Video Courtesy of MrNikonshooter via YouTube

Gov. Kim Reynolds has issued a disaster proclamation for Bremer, Buchanan, Clinton and Johnson counties in response to the severe storms, heavy rains and flash flooding on Friday and Saturday. The governor’s proclamation allows state resources to be utilized to respond to and recover from the effects of this severe weather. The proclamation also makes grants available for qualifying residents of the four counties seeking reimbursement for car or home repairs, clothing or food replacement and temporary housing expenses.

On Thursday, Reynolds issued a disaster proclamation for four other counties that were impacted by the same weather event that began on Wednesday (July 19). The previously declared counties were Allamakee, Clayton, Fayette and Winneshiek.

Several homes in the downtown area of Sumner had flooded basements, and foundation walls on at least four of the structures collapsed, authorities said. One of the many businesses that took on water was the Sumner Light Plant. Officials spent the day Saturday working to restore electric and water service to the entire community after utility service was shut off on Friday.

Video Courtesy of MrNikonshooter via YouTube

Flooding was expected to continue on Sunday in southern Fayette and southwestern Clayton counties, where many rivers and streams are running high. The National Weather Service said numerous road closures were reported across the area due to ongoing flooding or damage. In addition, several roads have been washed out.

The Turkey River at Elkader and Garber remains at minor to moderate flood stage, and is forecast to continue to rise through Sunday afternoon. On Saturday, the Wapsipinicon River rose above flood stage at Fairbank and, downstream, the city of Independence was preparing for the possibility of major flooding on Sunday.

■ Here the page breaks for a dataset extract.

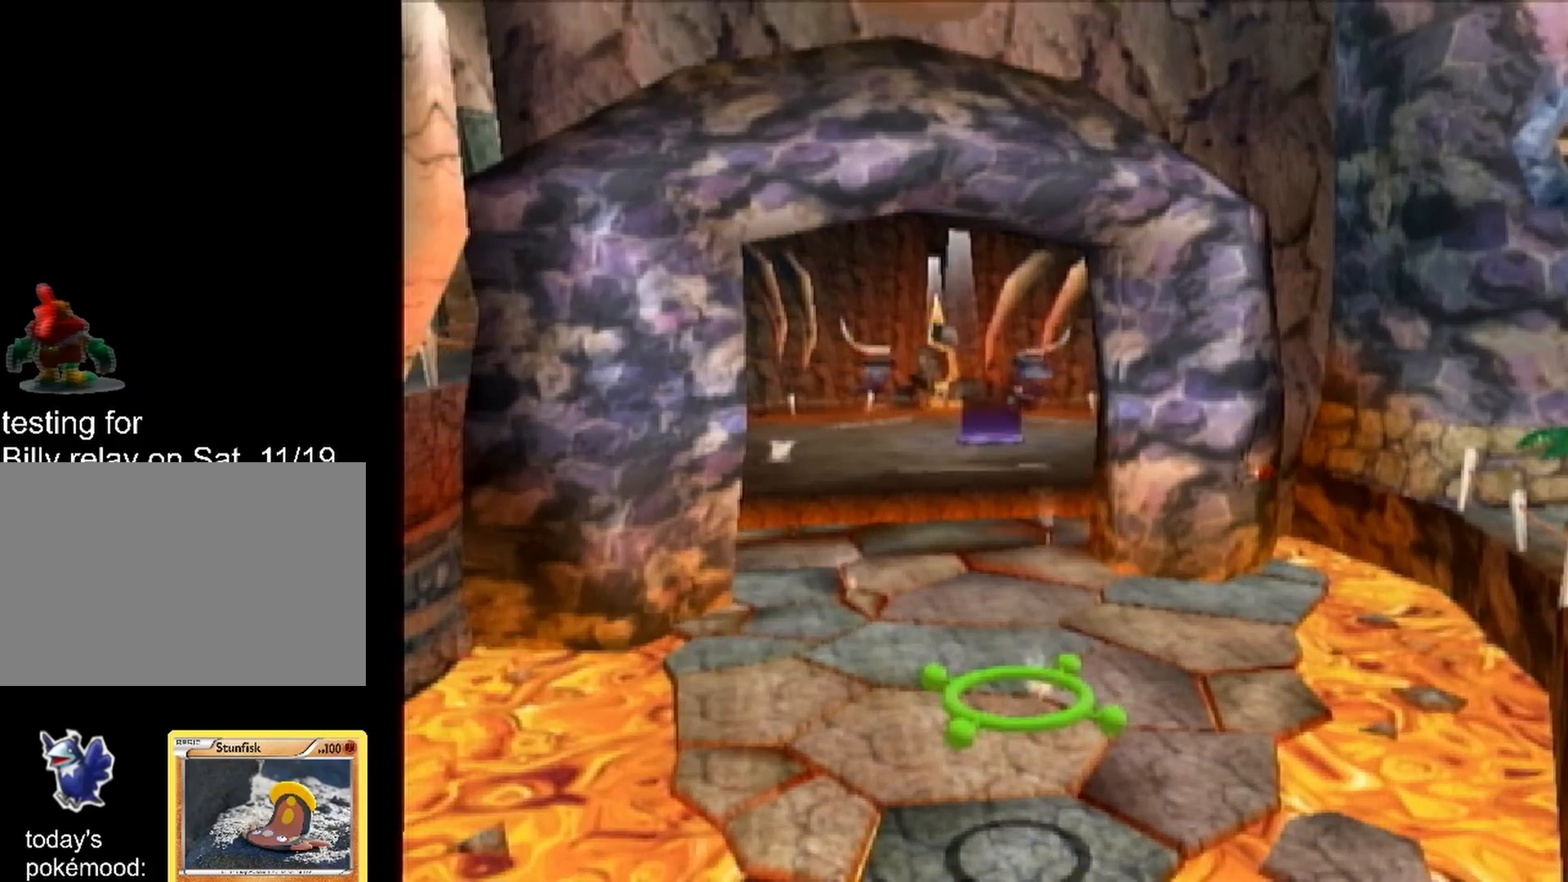
{"buttons": [], "left_stick": "left", "right_stick": "up-right", "events": [[100, "left_stick", "left"]]}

In Clayton County, officials continue to keep a close watch on the Volga River, which reached 14 feet at Wadena on Saturday. Downstream, in the city of Volga, a mandatory evacuation was declared for some residents living along the river. In a Facebook post late Saturday evening, emergency management officials said power had been restored in Volga and gave the all-clear for vacated residents to return to their homes.

Clayton County Emergency Management officials said an estimated five-to-seven inches of rain fell in the Volga River watershed late Friday night through early Saturday morning.